------ Passage to read

Ron Paul and Winning the Presidency

There was an article posted on LewRockwell.com by Allan Stevo.  Actually, it is an excerpt out of a new book called How to Win America for Ron Paul and the Cause of Freedom in 2012.  The author is obviously a huge Ron Paul supporter and is a big supporter of liberty.  From that, I don’t want to step on his toes and make an enemy out of someone who shares a similar philosophical outlook.  However, I do respectfully disagree with much of what he has said.

Stevo starts out (in this excerpt) by trying to motivate Ron Paul supporters.  He does it in an over-the-top way.  He says, “Working half-heartedly or ineffectively in these times that so matter is simply not enough, because victory is so close for a candidate who is so threatening to the forces that oppose freedom.”

The author goes on to say that “Simply sharing links of Facebook and getting into online debates will do little to make Ron Paul president”.  He is saying that Ron Paul supporters need to branch outside of the internet to be effective.  Perhaps he is partially correct here.

Then he really goes over-the-top.  He says that if you are staying online or just waving signs, then those actions are entirely ineffective in winning a campaign.  He says, “Do them and you are just as bad as any neo-con – because you have a chance to effectively fight for liberty, yet you do nothing.”  A few sentences later, Stevo writes, “In fact, I’d say you’re even worse than a neo-con, because a neo-con doesn’t get it.”

First, this is completely insulting.  I understand he is trying to motivate people, but you don’t do it by throwing insults.  They are ridiculous insults too.  If someone is open-minded enough to come around to Ron Paul’s viewpoints, you are going to say he is the villain just because he doesn’t do everything you say he should do in campaigning?  This is absurdity.

Later in this excerpt, the author does some math.  He says that now 2 or 3 voters out of 20 trust Ron Paul.  Then he gets back to his attempts at motivation by barking orders at his fellow supporters.  He says, “If you are reading this right now, you need to personally deliver 10 votes for Ron Paul on election day.  You need to personally bring in 10 voters who otherwise wouldn’t have voted for Ron Paul.”

------------
------ Material shown

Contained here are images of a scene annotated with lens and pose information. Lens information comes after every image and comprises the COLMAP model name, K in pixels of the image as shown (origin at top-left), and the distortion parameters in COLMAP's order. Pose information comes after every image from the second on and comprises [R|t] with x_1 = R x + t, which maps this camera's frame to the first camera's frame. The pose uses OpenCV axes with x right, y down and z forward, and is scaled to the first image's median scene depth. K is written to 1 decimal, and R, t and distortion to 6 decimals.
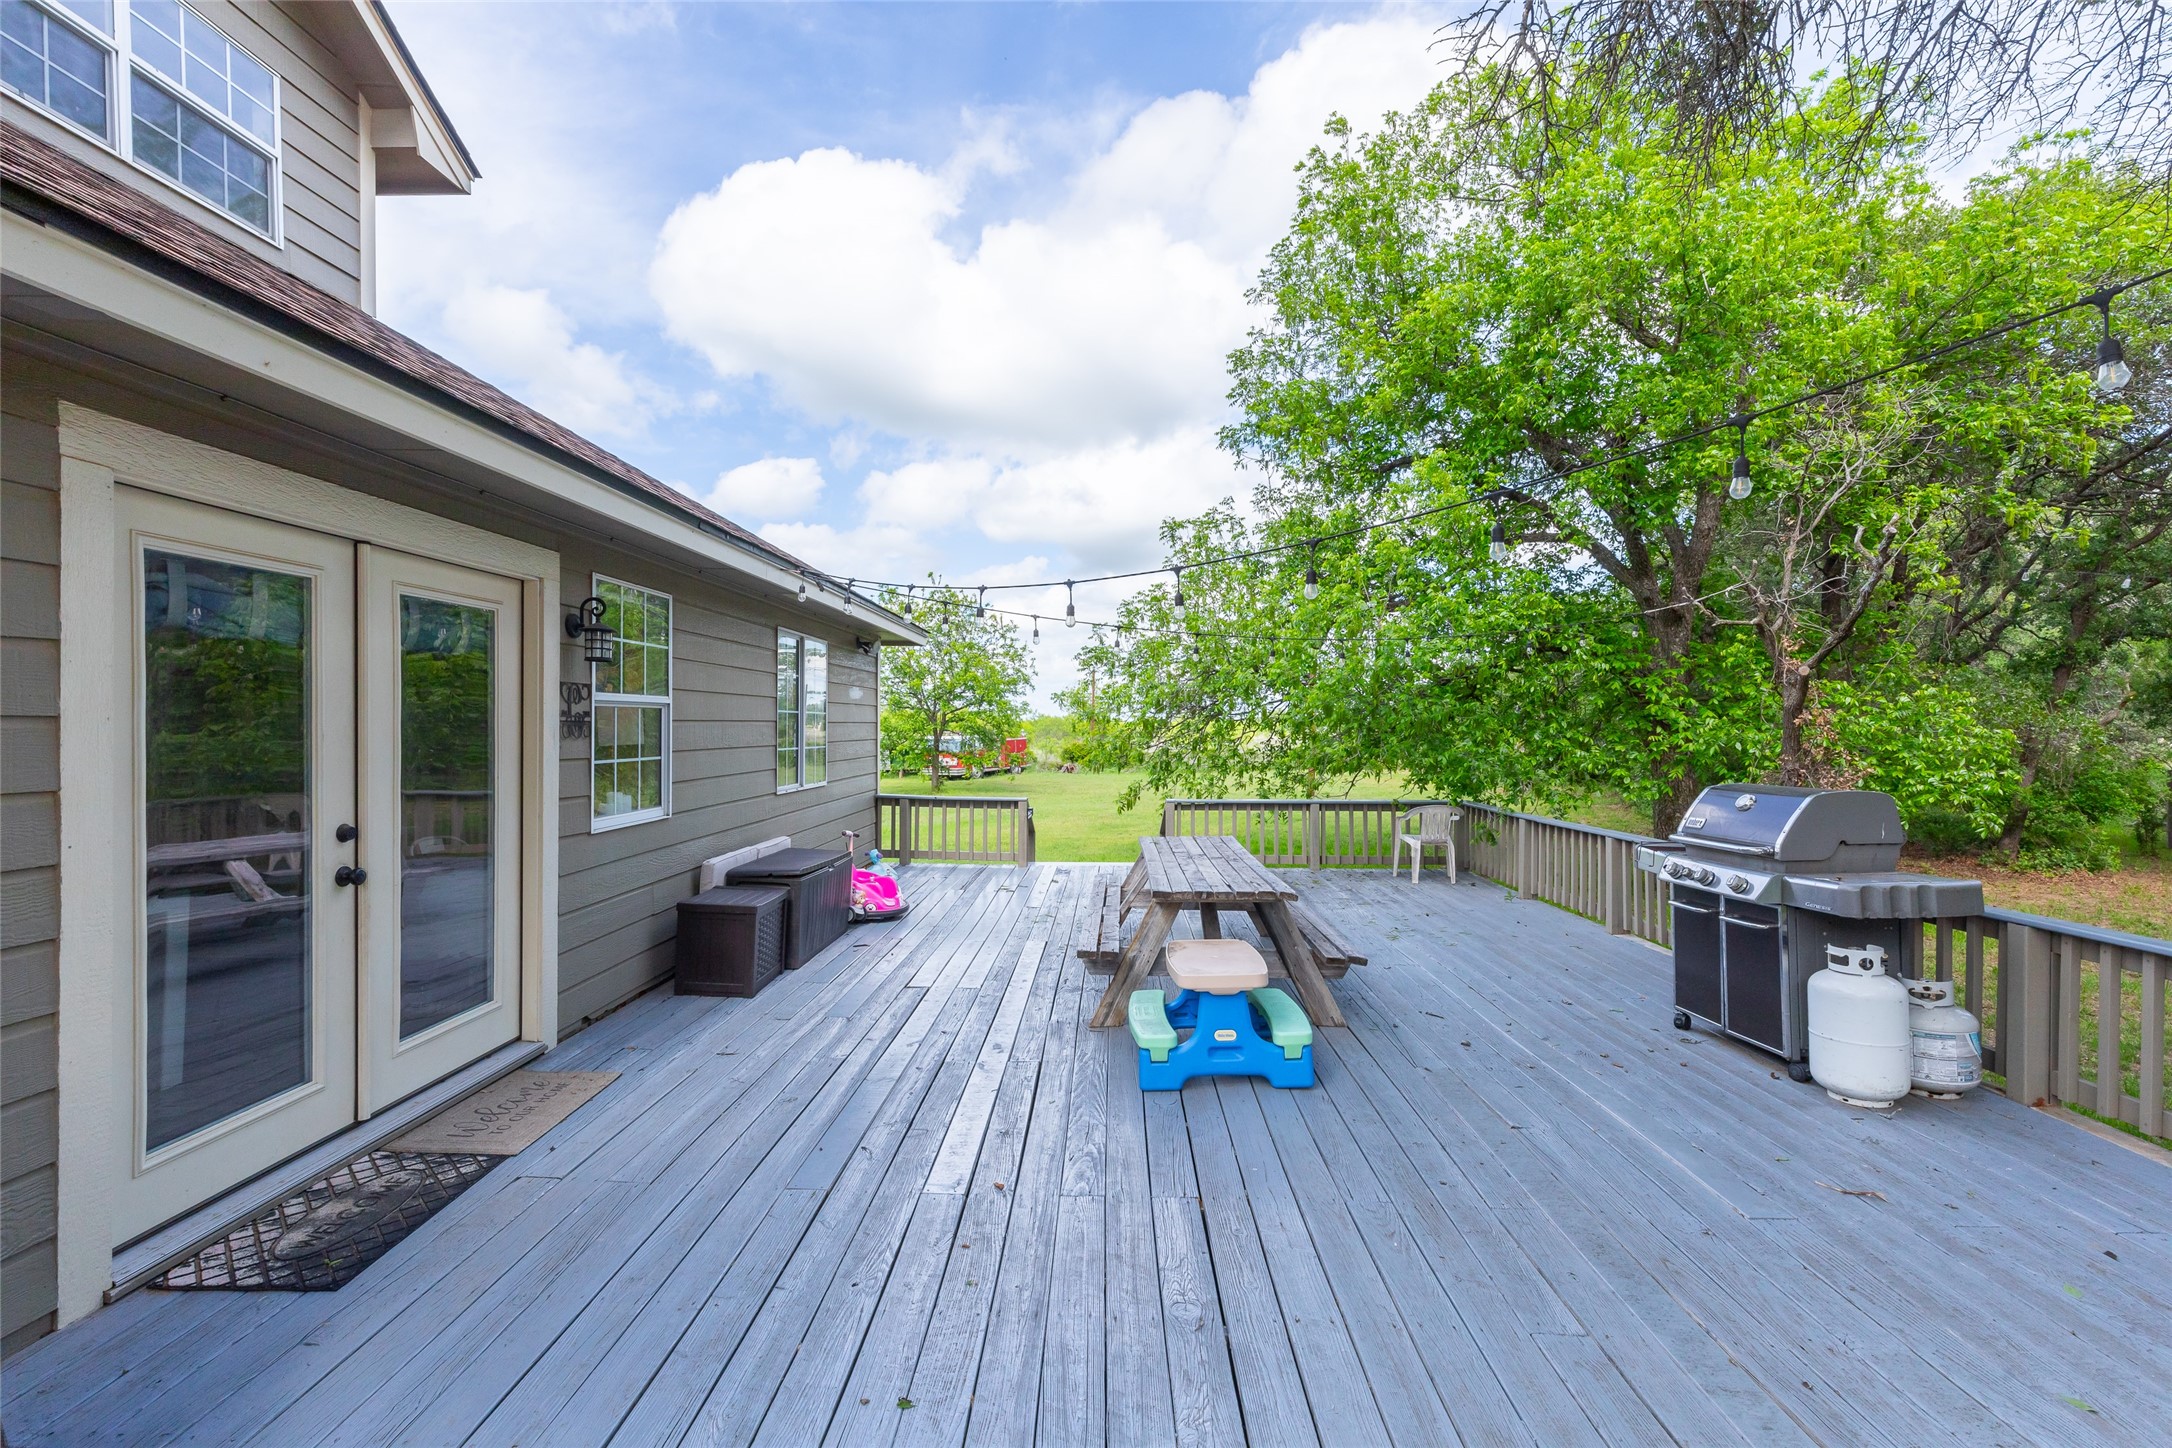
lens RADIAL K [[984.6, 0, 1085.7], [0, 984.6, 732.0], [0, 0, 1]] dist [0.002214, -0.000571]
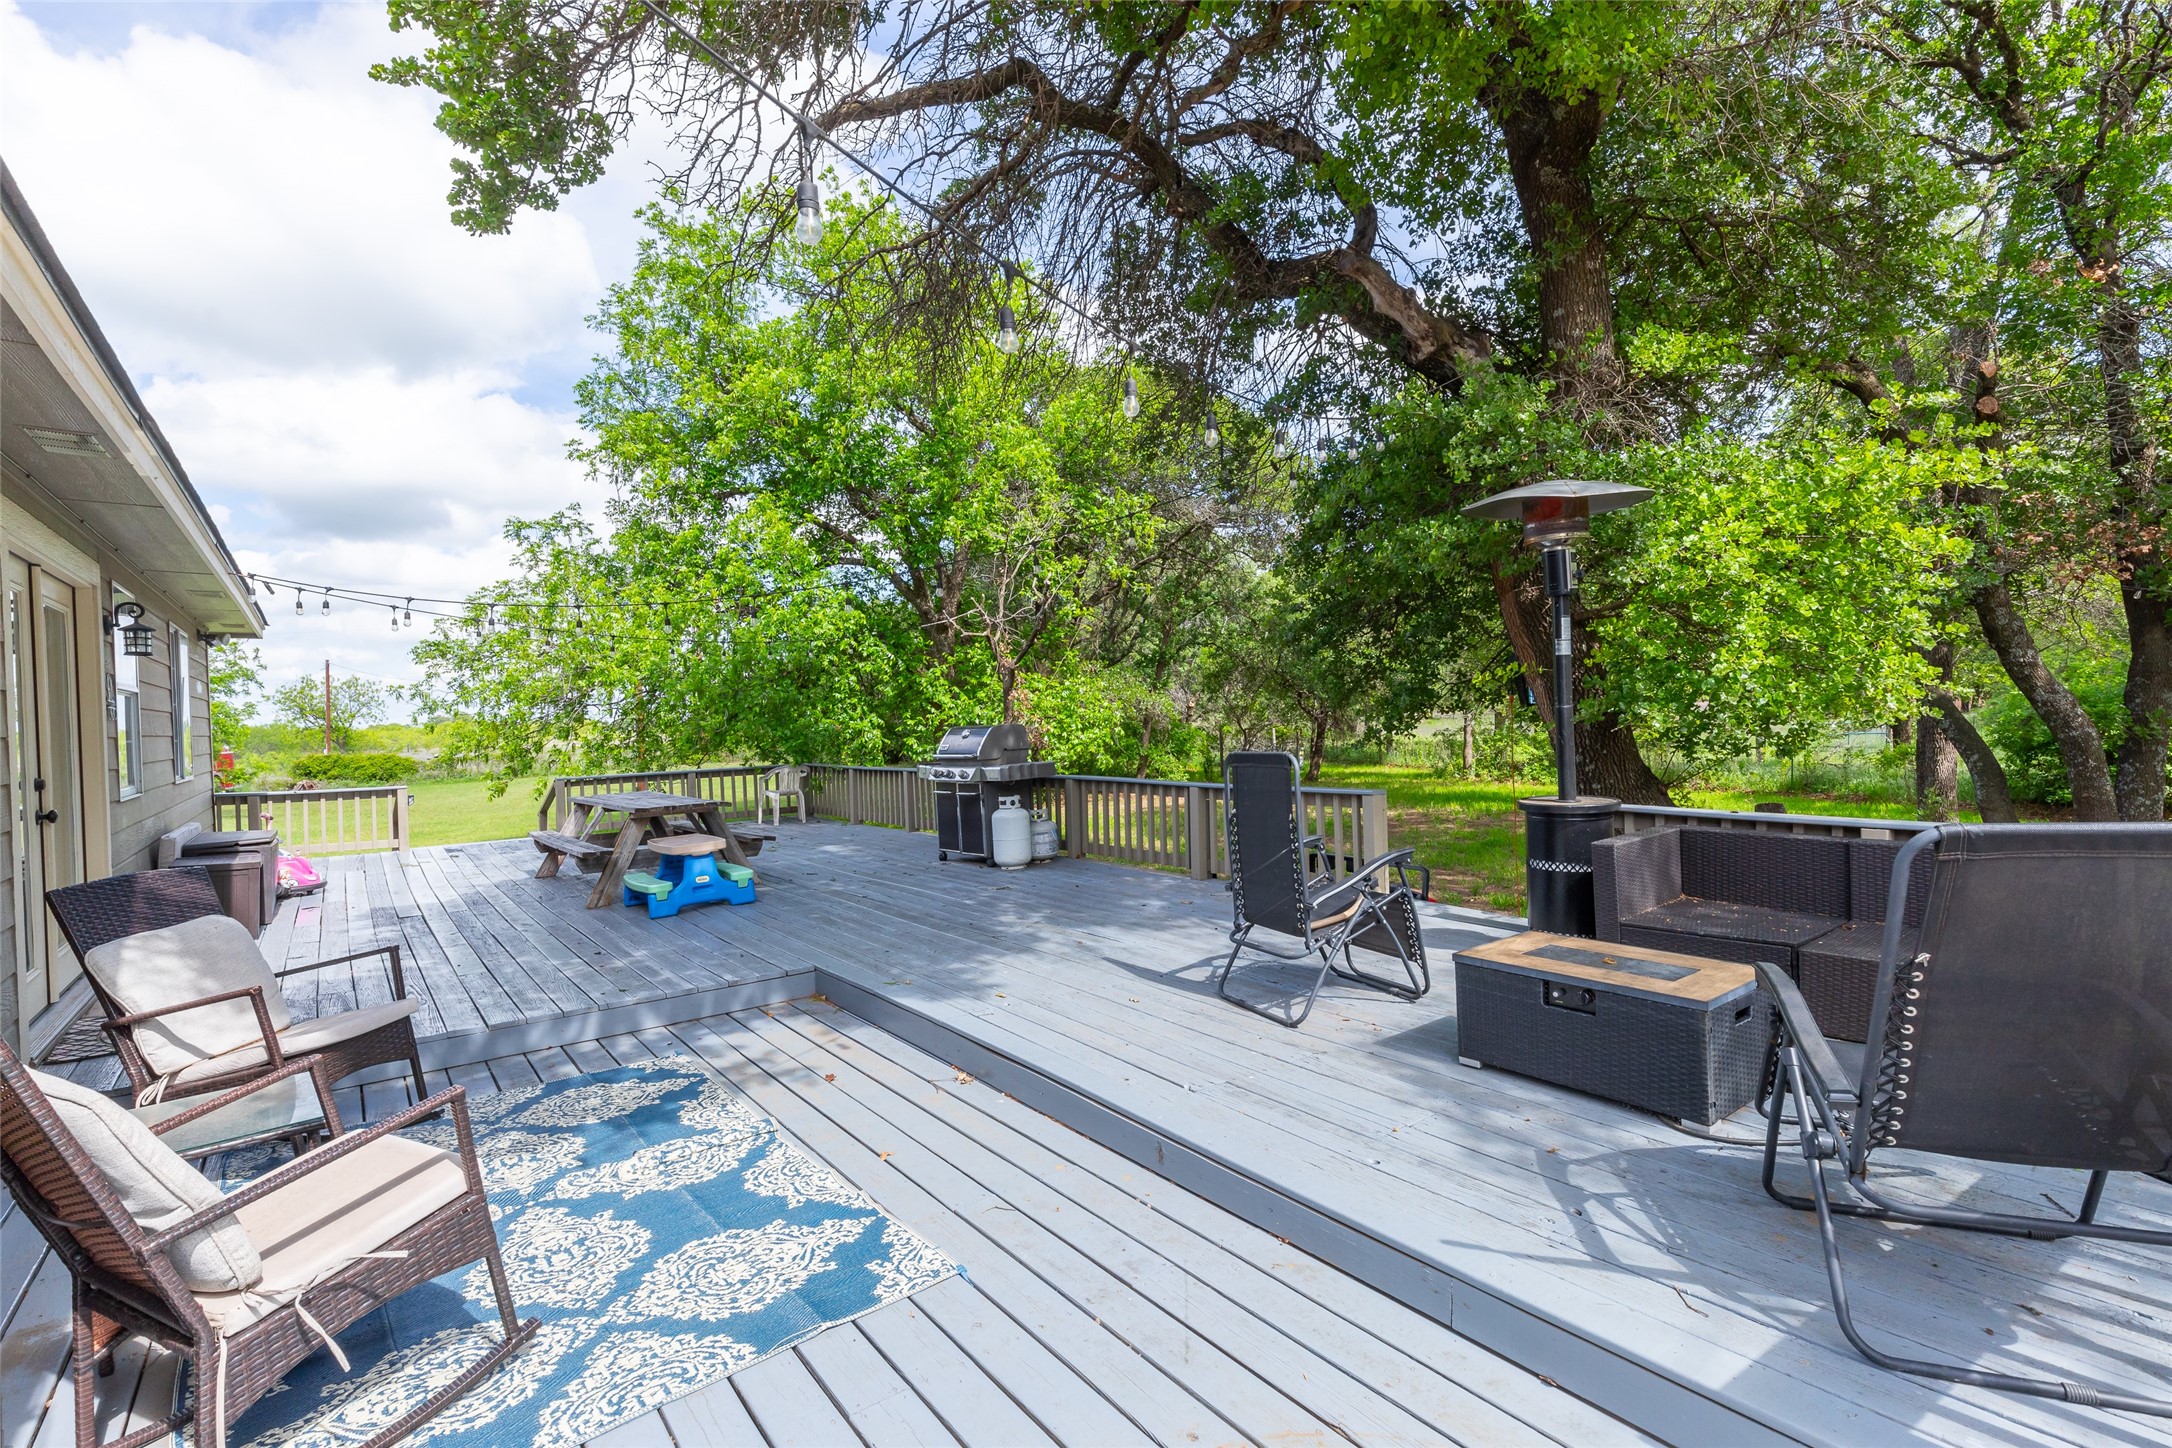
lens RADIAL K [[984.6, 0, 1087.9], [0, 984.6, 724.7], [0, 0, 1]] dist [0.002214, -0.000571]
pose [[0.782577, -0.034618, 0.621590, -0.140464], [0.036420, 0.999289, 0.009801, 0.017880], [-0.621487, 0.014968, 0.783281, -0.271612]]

------------
------ Material shown

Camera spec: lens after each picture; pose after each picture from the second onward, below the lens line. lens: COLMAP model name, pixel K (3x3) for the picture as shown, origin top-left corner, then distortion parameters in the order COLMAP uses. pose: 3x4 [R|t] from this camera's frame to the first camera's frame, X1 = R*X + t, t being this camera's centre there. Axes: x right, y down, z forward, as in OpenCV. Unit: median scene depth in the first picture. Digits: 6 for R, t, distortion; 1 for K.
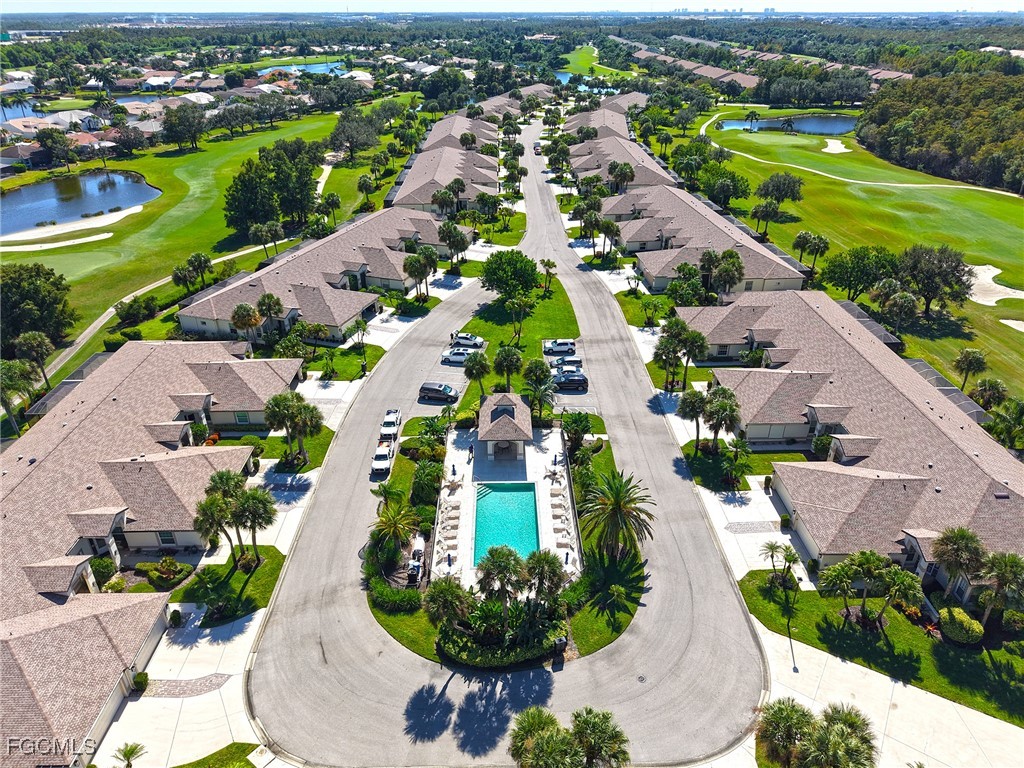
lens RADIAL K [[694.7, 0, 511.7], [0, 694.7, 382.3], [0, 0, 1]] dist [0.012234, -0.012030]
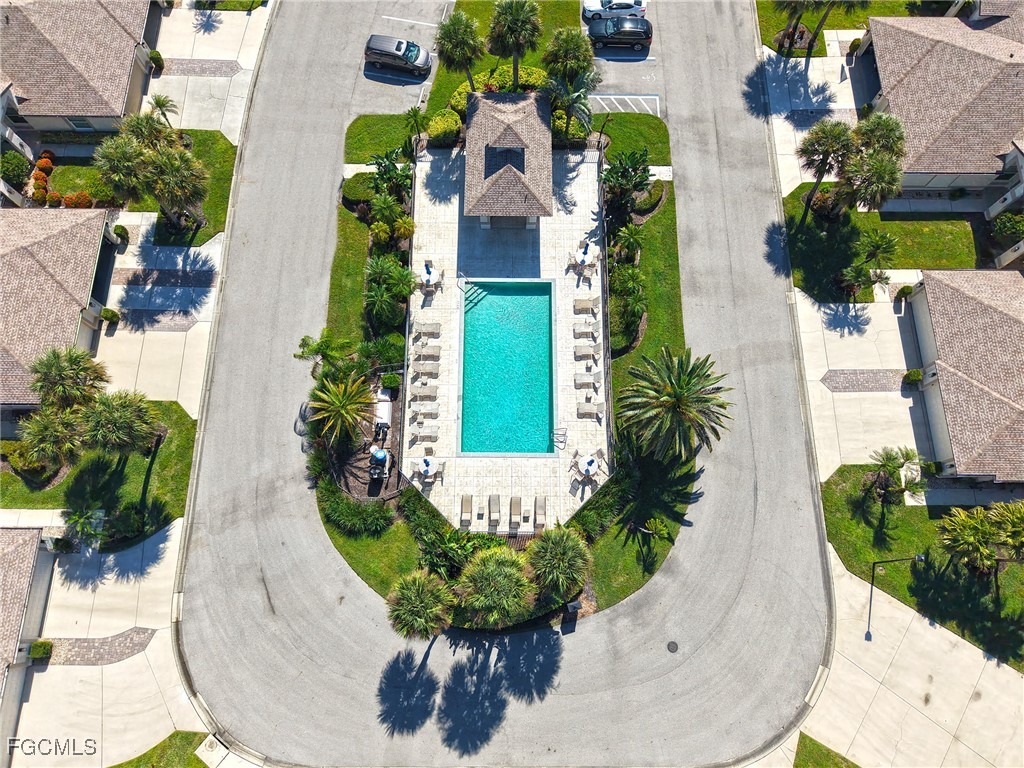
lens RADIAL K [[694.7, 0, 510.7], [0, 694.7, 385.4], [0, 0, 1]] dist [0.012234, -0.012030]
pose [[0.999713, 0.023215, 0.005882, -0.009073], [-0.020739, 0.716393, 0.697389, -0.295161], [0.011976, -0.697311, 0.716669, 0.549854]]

------------

### Required work
A. In the post about Ron Paul and winning the presidency, write out the passage starting at "Stevo starts out" and ending at "partially correct here.", swapping in "web" wherever "internet" appears.
B. Translate this sentence from the post about Ron Paul and winning the presidency into Spanish: "He is saying that Ron Paul supporters need to branch outside of the internet to be effective."
C. Pick up the post about Ron Paul and winning the presidency after its last sentence and carry it on.

### Answers to the problems
A.
Stevo starts out (in this excerpt) by trying to motivate Ron Paul supporters.  He does it in an over-the-top way.  He says, “Working half-heartedly or ineffectively in these times that so matter is simply not enough, because victory is so close for a candidate who is so threatening to the forces that oppose freedom.”

The author goes on to say that “Simply sharing links of Facebook and getting into online debates will do little to make Ron Paul president”.  He is saying that Ron Paul supporters need to branch outside of the web to be effective.  Perhaps he is partially correct here.

B. Está diciendo que los partidarios de Ron Paul necesitan salir de internet para ser eficaces.

C.
And what if I don’t bring in 10 voters?  Am I a villain?  Are you going to steal Christmas from me?

The author makes it sound like it is quite feasible as long as you put in the time and effort.  But does he understand how hard it is to convince someone to vote for someone, particularly someone like Ron Paul who is completely different than the typical candidate?  If someone is familiar with Ron Paul and understands a little bit of his philosophy, what makes Stevo thinks that someone’s mind can be changed so easily?  If the person is on the margin and already leans libertarian, perhaps it can be done.  But most people are not there yet.  And when they get there, it will be because of their own internal motivations.

As I’ve said before, you can lead a horse to water, but you can’t force it to drink.  If someone is familiar with Ron Paul and his message and has access to all of the material on the internet that is out there, how much more can I do?  Am I going to call the person every day?  That will just be annoying and turn the person off.

If it were easy to bring 10 new voters for Ron Paul, then a lot of people would be doing it.  But it is very difficult.  It is naive to think that someone can just talk to people and bring them over to the libertarian side in the matter of weeks or days.  The people who are having online debates (who Stevo criticizes) are trying to do this very thing.

Here is the big thing with this excerpt and probably his new book.  Stevo’s main goal is to win the presidency for Ron Paul.  That is actually not my main goal.  It is putting the cart before the horse.  You have to educate people on the benefits of liberty.  You have to persuade people that liberty is moral and that it leads to the most peace and prosperity for everyone.  You cannot skip this step.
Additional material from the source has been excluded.